| Action item |
Write out, exactly and only, the lines that run from the top of the records to the line with "of OCA-DPU, and". Include both ends; exclude pictures.

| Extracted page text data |
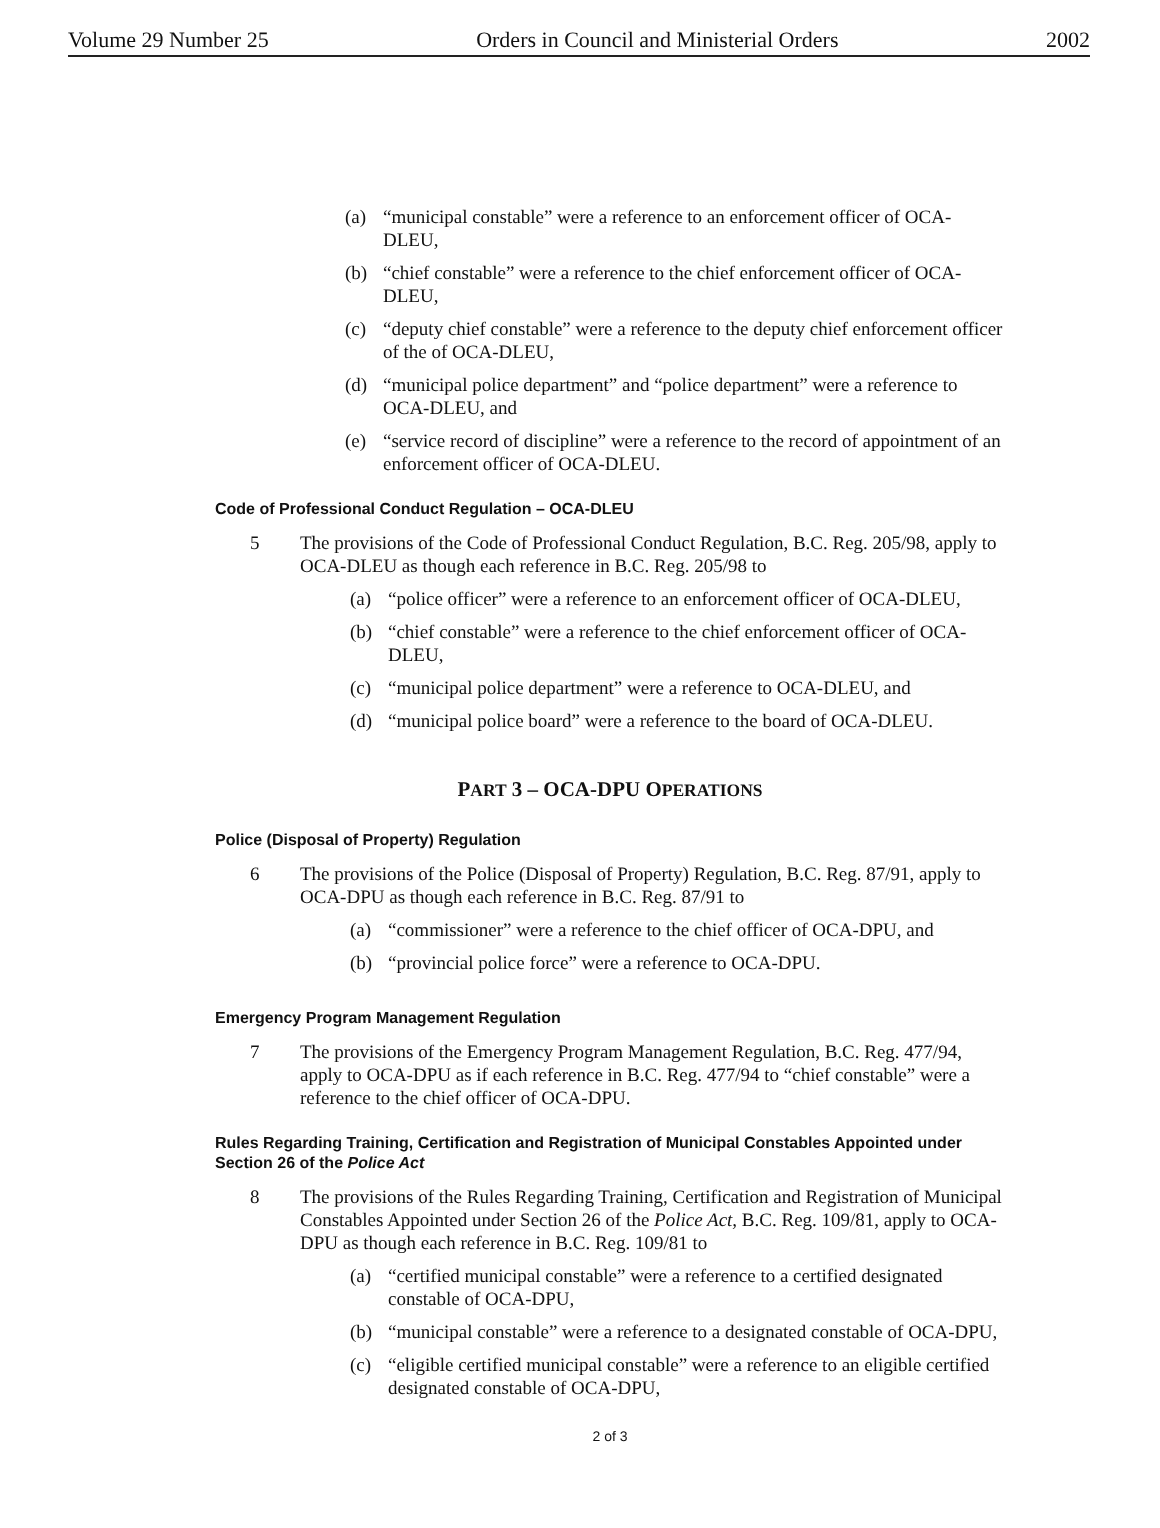Volume 29 Number 25 Orders in Council and Ministerial Orders 2002
(a) “municipal constable” were a reference to an enforcement officer of OCA-DLEU,
(b) “chief constable” were a reference to the chief enforcement officer of OCA-DLEU,
(c) “deputy chief constable” were a reference to the deputy chief enforcement officer of the of OCA-DLEU,
(d) “municipal police department” and “police department” were a reference to OCA-DLEU, and
(e) “service record of discipline” were a reference to the record of appointment of an enforcement officer of OCA-DLEU.
Code of Professional Conduct Regulation – OCA-DLEU
5 The provisions of the Code of Professional Conduct Regulation, B.C. Reg. 205/98, apply to OCA-DLEU as though each reference in B.C. Reg. 205/98 to
(a) “police officer” were a reference to an enforcement officer of OCA-DLEU,
(b) “chief constable” were a reference to the chief enforcement officer of OCA-DLEU,
(c) “municipal police department” were a reference to OCA-DLEU, and
(d) “municipal police board” were a reference to the board of OCA-DLEU.
PART 3 – OCA-DPU OPERATIONS
Police (Disposal of Property) Regulation
6 The provisions of the Police (Disposal of Property) Regulation, B.C. Reg. 87/91, apply to OCA-DPU as though each reference in B.C. Reg. 87/91 to
(a) “commissioner” were a reference to the chief officer of OCA-DPU, and
(b) “provincial police force” were a reference to OCA-DPU.
Emergency Program Management Regulation
7 The provisions of the Emergency Program Management Regulation, B.C. Reg. 477/94, apply to OCA-DPU as if each reference in B.C. Reg. 477/94 to “chief constable” were a reference to the chief officer of OCA-DPU.
Rules Regarding Training, Certification and Registration of Municipal Constables Appointed under Section 26 of the Police Act
8 The provisions of the Rules Regarding Training, Certification and Registration of Municipal Constables Appointed under Section 26 of the Police Act, B.C. Reg. 109/81, apply to OCA-DPU as though each reference in B.C. Reg. 109/81 to
(a) “certified municipal constable” were a reference to a certified designated constable of OCA-DPU,
(b) “municipal constable” were a reference to a designated constable of OCA-DPU,
(c) “eligible certified municipal constable” were a reference to an eligible certified designated constable of OCA-DPU,
2 of 3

| Answer to the exercise |
Volume 29 Number 25 Orders in Council and Ministerial Orders 2002
(a) “municipal constable” were a reference to an enforcement officer of OCA-DLEU,
(b) “chief constable” were a reference to the chief enforcement officer of OCA-DLEU,
(c) “deputy chief constable” were a reference to the deputy chief enforcement officer of the of OCA-DLEU,
(d) “municipal police department” and “police department” were a reference to OCA-DLEU, and
(e) “service record of discipline” were a reference to the record of appointment of an enforcement officer of OCA-DLEU.
Code of Professional Conduct Regulation – OCA-DLEU
5 The provisions of the Code of Professional Conduct Regulation, B.C. Reg. 205/98, apply to OCA-DLEU as though each reference in B.C. Reg. 205/98 to
(a) “police officer” were a reference to an enforcement officer of OCA-DLEU,
(b) “chief constable” were a reference to the chief enforcement officer of OCA-DLEU,
(c) “municipal police department” were a reference to OCA-DLEU, and
(d) “municipal police board” were a reference to the board of OCA-DLEU.
PART 3 – OCA-DPU OPERATIONS
Police (Disposal of Property) Regulation
6 The provisions of the Police (Disposal of Property) Regulation, B.C. Reg. 87/91, apply to OCA-DPU as though each reference in B.C. Reg. 87/91 to
(a) “commissioner” were a reference to the chief officer of OCA-DPU, and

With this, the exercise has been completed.